• Given task 1: According to the text on STP forex brokers below, why do market makers often take the opposite side of a client's trade themselves? Answer in one to three sentences.
• Given task 2: Continue the text on STP forex brokers below, beginning after its final sentence.

• Reading text:
====

STP stands for Straight Through Processing and is a type of technology used by brokers to electronically pass trades directly to the market. STP forex brokers execute trades on behalf of clients by sending them straight to liquidity providers, such as banks or interbank exchange houses. Trades do not pass through a dealing desk, instead, they go directly to the market.
No Dealing Deck Vs Dealing Desk
STP brokers are a type of No Dealing Desk (NDD) broker, meaning they do not use a dealing desk to complete a trade. Dealing desk brokers, known as market makers, fill the opposite end of a client’s trade. They do this either by finding another client to take the opposite side or by taking the trade themselves.
Since market makers do not connect directly to the wider market, there is a limited number of clients that can take the opposite side of your trade. Therefore, often the broker will buy the stock you’re selling, for example, making the market themselves.
Regulated STP forex brokers have slightly different licenses to market makers. They are known as A-book brokers, where market makers are known as B-book.
STP Vs ECN
Another type of NDD provider is an ECN (Electronic Communication Network) broker. These are similar to STP brokers in that they both send trades directly to the market. However, ECN brokers act as a liquidity hub, bringing together banks and financial institutions that compete to take the opposing side of your trade.
Pros Of STP Brokers
STP brokers are often favoured by retail traders. Their business model comes with several benefits:
- Processing speed – The STP technology used by these brokers means that trade execution occurs electronically and at high speed. Some market maker brokers also use software to process trades, but many complete them manually via a dealing desk. This can be a slow process and can result in requotes if the market is volatile.
- Quotes reflect the market – STP brokers trade directly with the market. Therefore, their quotes accurately reflect prices. Market makers may offer artificial quotes to improve their margins.
- No conflict – Market maker brokers profit when their clients lose since they’ve often taken the other side of the trade. This can cause some brokers to operate in ways that may conflict with their client’s ability to win. For example, they might offer artificial quotes or pick and choose which orders they fill. STP brokers are linked directly to the market and so have no profit motive behind client losses. In fact, if clients profit, they’ll often invest more with the broker whose revenue will grow.

====

[Stored items]

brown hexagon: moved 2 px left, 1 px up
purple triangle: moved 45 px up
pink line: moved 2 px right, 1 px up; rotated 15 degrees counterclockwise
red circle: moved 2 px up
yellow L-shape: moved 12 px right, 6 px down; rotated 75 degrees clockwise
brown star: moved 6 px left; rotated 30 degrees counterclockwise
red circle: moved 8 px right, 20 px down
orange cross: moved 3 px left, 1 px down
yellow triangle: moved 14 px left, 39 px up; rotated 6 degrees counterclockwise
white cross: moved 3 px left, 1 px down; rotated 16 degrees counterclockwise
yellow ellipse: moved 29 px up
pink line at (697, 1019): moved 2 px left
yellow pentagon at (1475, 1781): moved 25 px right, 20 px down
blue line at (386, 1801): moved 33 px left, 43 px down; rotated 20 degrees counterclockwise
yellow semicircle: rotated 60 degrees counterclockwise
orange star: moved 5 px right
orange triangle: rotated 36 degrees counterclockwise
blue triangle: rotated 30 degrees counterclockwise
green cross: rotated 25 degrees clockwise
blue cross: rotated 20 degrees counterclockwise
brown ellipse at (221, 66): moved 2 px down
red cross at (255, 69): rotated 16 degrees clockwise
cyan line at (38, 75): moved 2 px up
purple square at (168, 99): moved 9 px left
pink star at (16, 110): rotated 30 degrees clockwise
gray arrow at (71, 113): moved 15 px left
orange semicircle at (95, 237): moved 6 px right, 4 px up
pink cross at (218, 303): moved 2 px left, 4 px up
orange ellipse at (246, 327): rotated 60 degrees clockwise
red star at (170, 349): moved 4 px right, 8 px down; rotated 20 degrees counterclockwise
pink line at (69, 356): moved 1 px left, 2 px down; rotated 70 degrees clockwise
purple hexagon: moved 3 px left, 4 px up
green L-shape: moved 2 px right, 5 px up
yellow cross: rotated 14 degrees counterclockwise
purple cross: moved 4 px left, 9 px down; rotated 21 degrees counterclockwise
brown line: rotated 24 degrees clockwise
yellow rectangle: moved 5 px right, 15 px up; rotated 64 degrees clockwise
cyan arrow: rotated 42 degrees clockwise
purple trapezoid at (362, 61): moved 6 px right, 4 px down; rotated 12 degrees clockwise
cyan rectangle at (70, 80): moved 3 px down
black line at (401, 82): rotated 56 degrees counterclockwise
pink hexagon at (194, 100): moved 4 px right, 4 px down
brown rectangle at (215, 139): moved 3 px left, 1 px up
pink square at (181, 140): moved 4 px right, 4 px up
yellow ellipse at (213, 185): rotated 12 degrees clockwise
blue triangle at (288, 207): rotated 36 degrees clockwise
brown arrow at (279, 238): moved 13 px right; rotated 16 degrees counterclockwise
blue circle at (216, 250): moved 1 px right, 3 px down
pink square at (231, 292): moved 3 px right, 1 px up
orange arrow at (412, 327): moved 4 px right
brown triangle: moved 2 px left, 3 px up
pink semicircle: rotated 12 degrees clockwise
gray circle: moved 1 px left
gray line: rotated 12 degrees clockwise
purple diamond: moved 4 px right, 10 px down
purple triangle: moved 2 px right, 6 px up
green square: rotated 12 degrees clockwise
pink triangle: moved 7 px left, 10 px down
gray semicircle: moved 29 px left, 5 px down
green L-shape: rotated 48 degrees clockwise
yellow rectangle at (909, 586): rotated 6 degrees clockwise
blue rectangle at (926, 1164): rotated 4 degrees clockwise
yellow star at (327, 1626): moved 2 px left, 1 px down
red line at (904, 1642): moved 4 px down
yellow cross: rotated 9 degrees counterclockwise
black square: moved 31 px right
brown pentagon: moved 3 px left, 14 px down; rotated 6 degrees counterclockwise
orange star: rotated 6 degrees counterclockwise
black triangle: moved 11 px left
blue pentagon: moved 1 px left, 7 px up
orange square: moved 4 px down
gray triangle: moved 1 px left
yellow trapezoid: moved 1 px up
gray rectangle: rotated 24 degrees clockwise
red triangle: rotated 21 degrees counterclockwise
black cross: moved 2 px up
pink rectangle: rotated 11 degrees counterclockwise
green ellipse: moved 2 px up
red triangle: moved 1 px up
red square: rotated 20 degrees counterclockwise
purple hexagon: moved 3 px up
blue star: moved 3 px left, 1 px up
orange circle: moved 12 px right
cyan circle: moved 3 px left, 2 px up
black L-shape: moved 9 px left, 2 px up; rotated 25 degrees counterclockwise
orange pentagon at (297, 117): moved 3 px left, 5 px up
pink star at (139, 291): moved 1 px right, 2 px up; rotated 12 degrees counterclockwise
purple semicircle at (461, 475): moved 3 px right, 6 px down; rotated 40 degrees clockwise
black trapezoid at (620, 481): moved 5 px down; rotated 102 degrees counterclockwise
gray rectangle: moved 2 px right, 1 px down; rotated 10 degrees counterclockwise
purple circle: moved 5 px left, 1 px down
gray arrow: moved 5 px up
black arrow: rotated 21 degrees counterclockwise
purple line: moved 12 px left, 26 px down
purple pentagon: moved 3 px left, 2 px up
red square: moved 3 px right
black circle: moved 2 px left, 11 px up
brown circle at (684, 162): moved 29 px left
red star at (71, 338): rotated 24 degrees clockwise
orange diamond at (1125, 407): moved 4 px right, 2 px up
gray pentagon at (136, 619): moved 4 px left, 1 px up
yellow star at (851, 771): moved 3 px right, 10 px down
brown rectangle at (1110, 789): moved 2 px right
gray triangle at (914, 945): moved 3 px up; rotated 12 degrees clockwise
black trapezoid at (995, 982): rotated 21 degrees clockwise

====

• Output 1: Market makers do not connect directly to the wider market, so only a limited number of clients can take the opposite side of a trade. As a result, the broker will often fill that side itself, for example by buying the stock a client is selling.

• Output 2:
- Lot sizes – ECN brokers typically restrict trades to a minimum lot size of 0.1 – the equivalent of 10,000 units of the base currency. This is because banks and other financial institutions operate on this minimum trade size. This can be prohibitive to retail traders, who may want to trade smaller values. STP brokers can often offer lower minimum lots. Admiral Markets and XTB, for example, have a minimum lot size of 0.01 while Interactive brokers has no minimum order size – you can place a trade for as little as 1 unit of the base currency.
Cons Of STP Brokers
Since STP brokers operate with most of the benefits of both ECN and market-markers, drawbacks are limited:
- Spreads – STP brokers tend to offer wider spreads vs dealing desk brokers. This is because dealing desk brokers make money from their clients’ losses. Therefore, they do not need to make as much revenue through spreads. With STP brokers, their revenue is coming solely through the spreads and commission they offer.
- Hybrid models – Some dealing desk brokers take a hybrid approach. They may pass some trades onto the market and take the other side of the trade on others. It can be difficult to know which brokers operate in this way. Seeking clarity from the broker’s customer support team via a contact number may help.
Identifying STP, ECN & Market Maker Brokers
It can be difficult to determine if a broker is a true ECN broker, STP or market maker. Some brokers do not make their business model clear to clients. However, some clues will help you work it out for yourself:
- Minimum lot size – If your broker is offering a minimum lot size below 0.1, they are probably not an ECN broker. The lowest minimum lot sizes are usually offered by market makers and STP brokers.
- Spreads – Brokers claiming to have the tightest spreads and be the cheapest around could be market makers. They often make money from client losses and so do not need to create as much revenue through spreads. Also, ECN brokers typically offer tight spreads but charge commissions to generate profit.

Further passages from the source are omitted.